Sanofi has reported positive data from the Phase III IKEMA clinical trial of Sarclisa (isatuximab) in combination with carfilzomib and dexamethasone to treat patients with relapsed multiple myeloma.

When compared to carfilzomib and dexamethasone alone, Sarclisa combination met the trial’s primary endpoint with significantly improved progression-free survival at first planned interim analysis.

Results also showed no new safety signals with the combination therapy.

Sanofi research and development global head John Reed said: When Sarclisa was added to standard-of-care treatment carfilzomib and dexamethasone in this Phase III trial, results clearly demonstrated a significant reduction in risk of disease progression or death.

“This is the second positive Phase III trial for Sarclisa, further supporting the potential our medicine has to improve outcomes for patients struggling with relapsed multiple myeloma.”

Sanofi’s drug is a monoclonal antibody designed to attach to a specific epitope on the CD38 receptor found on multiple myeloma cells.

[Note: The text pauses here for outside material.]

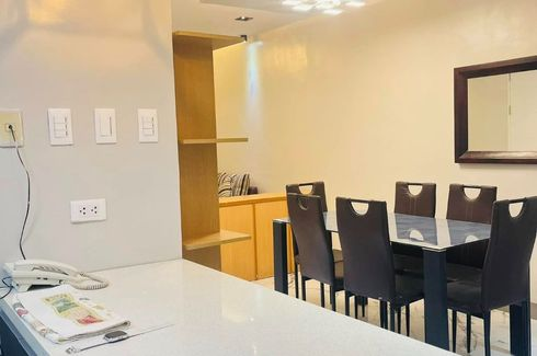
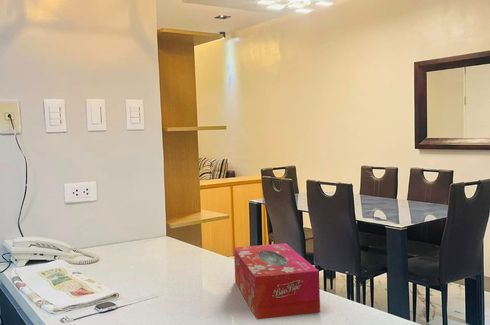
+ tissue box [233,242,321,320]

It works via various mechanisms of action, including apoptosis and immunomodulatory activity.

In the US, the drug in combination with pomalidomide and dexamethasone is approved to treat relapsed refractory multiple myeloma in adults who have had at least two prior therapies.

The randomised, multi-centre, open label IKEMA trial assessed the drug in a total of 302 relapsed multiple myeloma patients at 69 centres across 16 countries.

Participants received intravenous Sarclisa at a 10mg/kg dose once weekly for four weeks, followed by every other week for 28-day cycles. The drug was given with 20mg/56mg/m² carfilzomib twice weekly and dexamethasone at the standard dose.

In addition to the primary endpoint, the trial assessed secondary endpoints, such as overall response rate, minimal residual disease, complete response rate, overall survival, and safety.

Sarclisa is undergoing additional Phase III trials in combination with current standard to treat multiple myeloma. It is also being studied in other blood cancers and solid tumours.